Les copies de l’épreuve d’admissibilité au concours d’entrée à l’École nationale de la magistrature et des greffes (ENMG) emportent à jamais leurs secrets. Constituées de dix-sept pages chacune, il a fallu plusieurs heures aux flammes pour consumer les centaines de kilos de papiers contenant les efforts des candidats.
Ces milliers de copies constituent des preuves dans l’enquête ouverte par le Bureau indépendant anti-corruption (Bianco), suite à une suspicion de trafic d’influence et de corruption.
Le concours d’entrée pour le recrutement d’élèves-magistrats et d’élèves greffiers est régi par une convention tripartite entre l’ENMG, le Bianco et le ministère de la Fonction publique, de la réforme de l’administration, du travail et des lois sociales (MFPRATLS).
Pour la transparence et la sincérité du concours et des résultats, les copies à l’issue de l’épreuve d’admissibilité ont été scellées dans les locaux de l’ENMG. Elles ont été stockées dans quatre salles, chaque porte verrouillée par trois cadenas différents jusqu’au jour de la correction. Les clés sont détenues respectivement par l’ENMG, le Bianco ainsi que le MFPRATLS. Lors du constat d’un huissier mobilisé par le Bianco, les scellés ont été brisés et chaque porte n’a plus été verrouillée que par un seul cadenas.
Hier matin, selon une source qui a tenu à garder l’anonymat, un ministre accompagné de son staff et d’un huissier se seraient rendus sur place pour ordonner la destruction de ces copies. Brisant les scellés, les épreuves des candidats ont été sorties dans la cour pour être brûlées. Alertés par une source anonyme, les agents du Bianco se sont rendus sur place pour vérifier. Lors de notre passage dans les locaux de l’ENMG, le brasier était encore fumant, et aucun responsable n’a été aperçu.
Trafic d’influence
L’avis de concours a été lancé le 25 septembre 2017 pour le recrutement de quatre-vingts élèves magistrats de la filière judiciaire, administrative, financière ainsi que cent cinquante élèves greffiers. Divisée en épreuves d’admissibilité et d’admission, la présélection s’est déroulée les 6 et 7 février.

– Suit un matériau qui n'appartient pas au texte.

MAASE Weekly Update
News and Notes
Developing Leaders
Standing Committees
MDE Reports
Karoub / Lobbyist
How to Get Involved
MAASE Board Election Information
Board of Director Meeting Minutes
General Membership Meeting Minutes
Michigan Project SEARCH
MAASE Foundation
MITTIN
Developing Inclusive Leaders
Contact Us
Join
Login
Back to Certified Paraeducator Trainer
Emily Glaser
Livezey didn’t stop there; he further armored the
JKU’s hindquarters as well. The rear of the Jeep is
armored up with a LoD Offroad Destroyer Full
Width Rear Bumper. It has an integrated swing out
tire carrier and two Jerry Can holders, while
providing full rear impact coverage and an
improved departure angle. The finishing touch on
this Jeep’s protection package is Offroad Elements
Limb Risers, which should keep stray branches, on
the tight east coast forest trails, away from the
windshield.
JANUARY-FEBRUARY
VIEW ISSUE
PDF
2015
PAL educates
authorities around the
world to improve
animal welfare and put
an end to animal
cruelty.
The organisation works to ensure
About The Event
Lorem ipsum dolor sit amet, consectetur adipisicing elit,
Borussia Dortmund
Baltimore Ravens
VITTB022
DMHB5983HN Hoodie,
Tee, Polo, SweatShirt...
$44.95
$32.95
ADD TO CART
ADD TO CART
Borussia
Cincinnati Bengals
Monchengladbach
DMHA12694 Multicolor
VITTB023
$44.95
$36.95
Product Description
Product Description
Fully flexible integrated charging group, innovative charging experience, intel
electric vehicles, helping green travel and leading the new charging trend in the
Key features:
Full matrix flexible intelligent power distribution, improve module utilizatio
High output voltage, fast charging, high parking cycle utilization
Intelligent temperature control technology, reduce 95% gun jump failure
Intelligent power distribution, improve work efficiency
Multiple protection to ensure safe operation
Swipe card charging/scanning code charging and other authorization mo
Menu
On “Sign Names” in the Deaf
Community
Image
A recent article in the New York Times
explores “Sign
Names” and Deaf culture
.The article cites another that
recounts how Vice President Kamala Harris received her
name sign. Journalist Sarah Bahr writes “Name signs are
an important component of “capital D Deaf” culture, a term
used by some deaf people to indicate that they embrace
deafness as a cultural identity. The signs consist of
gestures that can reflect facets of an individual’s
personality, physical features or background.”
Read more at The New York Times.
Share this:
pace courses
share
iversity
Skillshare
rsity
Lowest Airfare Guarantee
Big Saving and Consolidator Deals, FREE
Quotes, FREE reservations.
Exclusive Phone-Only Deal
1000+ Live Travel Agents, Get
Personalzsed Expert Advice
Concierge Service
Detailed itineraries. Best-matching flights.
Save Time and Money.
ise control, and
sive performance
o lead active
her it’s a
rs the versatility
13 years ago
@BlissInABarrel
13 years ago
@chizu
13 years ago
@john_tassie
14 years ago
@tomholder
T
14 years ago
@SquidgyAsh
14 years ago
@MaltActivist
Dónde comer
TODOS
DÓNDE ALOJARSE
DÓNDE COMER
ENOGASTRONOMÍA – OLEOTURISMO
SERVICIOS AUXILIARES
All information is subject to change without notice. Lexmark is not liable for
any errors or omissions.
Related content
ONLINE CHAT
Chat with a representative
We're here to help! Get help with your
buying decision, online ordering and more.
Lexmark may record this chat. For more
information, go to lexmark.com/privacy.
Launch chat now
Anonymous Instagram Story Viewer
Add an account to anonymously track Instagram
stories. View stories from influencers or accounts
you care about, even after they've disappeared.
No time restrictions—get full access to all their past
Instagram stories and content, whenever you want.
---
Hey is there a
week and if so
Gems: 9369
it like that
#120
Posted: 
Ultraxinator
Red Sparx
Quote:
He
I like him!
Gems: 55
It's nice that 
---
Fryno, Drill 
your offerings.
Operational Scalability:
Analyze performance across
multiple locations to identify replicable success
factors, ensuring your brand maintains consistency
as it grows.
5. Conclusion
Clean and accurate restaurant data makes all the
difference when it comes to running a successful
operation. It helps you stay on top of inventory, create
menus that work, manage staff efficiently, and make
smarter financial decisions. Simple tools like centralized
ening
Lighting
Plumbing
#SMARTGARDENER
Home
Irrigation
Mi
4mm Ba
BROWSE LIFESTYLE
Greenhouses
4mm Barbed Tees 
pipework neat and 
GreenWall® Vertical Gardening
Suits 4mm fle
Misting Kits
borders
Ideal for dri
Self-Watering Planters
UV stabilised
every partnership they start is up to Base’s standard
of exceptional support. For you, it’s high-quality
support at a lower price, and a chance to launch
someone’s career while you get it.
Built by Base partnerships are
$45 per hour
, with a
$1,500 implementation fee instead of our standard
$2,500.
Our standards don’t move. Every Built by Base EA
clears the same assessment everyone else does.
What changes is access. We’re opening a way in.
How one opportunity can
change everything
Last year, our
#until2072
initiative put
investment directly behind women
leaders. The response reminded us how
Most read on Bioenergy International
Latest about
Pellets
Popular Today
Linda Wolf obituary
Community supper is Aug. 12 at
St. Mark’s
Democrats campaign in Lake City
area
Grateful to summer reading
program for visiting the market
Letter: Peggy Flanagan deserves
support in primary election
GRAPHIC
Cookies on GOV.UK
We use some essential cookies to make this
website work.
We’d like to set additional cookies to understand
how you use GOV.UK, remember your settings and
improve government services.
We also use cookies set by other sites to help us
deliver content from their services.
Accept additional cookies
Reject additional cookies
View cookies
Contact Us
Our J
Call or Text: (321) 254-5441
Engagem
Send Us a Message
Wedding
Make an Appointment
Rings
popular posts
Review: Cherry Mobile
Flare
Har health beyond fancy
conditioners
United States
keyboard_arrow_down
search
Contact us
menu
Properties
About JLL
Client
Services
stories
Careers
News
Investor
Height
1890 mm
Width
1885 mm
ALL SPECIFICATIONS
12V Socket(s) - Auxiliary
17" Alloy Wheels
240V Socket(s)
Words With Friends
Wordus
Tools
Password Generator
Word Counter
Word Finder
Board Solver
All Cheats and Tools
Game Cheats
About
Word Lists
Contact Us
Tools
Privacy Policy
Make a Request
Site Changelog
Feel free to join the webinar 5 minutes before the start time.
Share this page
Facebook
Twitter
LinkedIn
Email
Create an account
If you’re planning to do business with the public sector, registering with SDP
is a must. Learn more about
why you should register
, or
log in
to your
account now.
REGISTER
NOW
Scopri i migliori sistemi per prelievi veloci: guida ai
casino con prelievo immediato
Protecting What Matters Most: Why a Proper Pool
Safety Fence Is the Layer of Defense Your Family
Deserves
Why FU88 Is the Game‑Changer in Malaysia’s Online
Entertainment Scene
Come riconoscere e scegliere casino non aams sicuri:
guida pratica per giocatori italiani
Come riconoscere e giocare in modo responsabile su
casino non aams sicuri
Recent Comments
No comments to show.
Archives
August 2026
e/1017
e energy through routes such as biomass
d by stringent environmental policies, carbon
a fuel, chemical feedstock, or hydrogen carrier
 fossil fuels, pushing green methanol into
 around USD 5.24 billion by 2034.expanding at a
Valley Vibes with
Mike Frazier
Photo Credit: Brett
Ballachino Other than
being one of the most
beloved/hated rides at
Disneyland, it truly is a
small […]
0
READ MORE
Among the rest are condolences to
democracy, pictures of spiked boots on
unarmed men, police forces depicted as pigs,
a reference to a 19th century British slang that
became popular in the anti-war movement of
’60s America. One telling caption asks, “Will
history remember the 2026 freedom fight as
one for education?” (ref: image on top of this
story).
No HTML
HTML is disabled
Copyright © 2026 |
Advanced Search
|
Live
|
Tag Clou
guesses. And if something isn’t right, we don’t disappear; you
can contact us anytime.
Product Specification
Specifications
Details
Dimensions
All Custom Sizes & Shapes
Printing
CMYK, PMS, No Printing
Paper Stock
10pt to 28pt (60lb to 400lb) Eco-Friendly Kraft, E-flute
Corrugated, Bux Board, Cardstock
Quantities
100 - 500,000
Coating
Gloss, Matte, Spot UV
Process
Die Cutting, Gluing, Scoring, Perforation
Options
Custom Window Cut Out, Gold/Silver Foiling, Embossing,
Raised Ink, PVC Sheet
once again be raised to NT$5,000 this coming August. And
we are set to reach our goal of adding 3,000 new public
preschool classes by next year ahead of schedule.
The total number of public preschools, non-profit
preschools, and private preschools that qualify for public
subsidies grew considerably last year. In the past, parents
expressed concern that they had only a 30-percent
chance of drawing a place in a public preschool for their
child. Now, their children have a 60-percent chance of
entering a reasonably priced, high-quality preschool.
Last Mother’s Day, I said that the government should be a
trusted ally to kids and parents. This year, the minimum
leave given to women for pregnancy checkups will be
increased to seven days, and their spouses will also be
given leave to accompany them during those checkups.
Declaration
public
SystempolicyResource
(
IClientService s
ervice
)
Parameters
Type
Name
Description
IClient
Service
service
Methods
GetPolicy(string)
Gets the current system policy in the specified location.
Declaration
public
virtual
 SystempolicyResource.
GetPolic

Quelques jours plus tard, la Commission nationale des droits de l’Homme (CNIDH) aurait reçu des doléances révélant des suspicions de corruption et de trafic d’influence, et a demandé l’annulation du concours. Saisi par l’affaire, le Bianco réitère cette demande d’annulation et a ouvert une enquête. Le Syndicat des magistrats de Madagascar (SMM) a également émis un avis dans ce sens.
Ainsi, la ministre de la Justice Alexandrine Elise Rasolo, lors d’une conférence de presse le 22 février à Faravohitra, indique que sont annulées les épreuves de présélection du 6 fevrier 2018 pour les candidats au concours de recrutement des élèves-magistrats et les épreuves d’admissibilité du 7 février 2018 pour les candidats au concours de recrutement des élève-greffiers.
Andry Rialintsalama
Preuves matérielles. Toutefois, grande fut la surprise du Bianco d’apprendre que la ministre de la Justice – accompagnée du DG de l’ENMG – a choisi la Journée de la Femme pour effectuer avant-hier une descente à Tsaralalàna pour ordonner la levée des scellés posée par le Bianco et l’incinération des copies du premier concours. Sans aller jusqu’à parler de destruction ou de dissimulation de preuves matérielles, ni de modification de l’état des lieux d’un délit, le Bianco de déplorer que l’opération d’avant-hier n’est pas de nature à faciliter ses investigations. Ambohibao se défend aussi de suspecter Faravohitra de vouloir faire obstacle à la manifestation de la vérité, quand bien même, il n’y aurait pas de fumée sans feu. Sur les copies s’entend.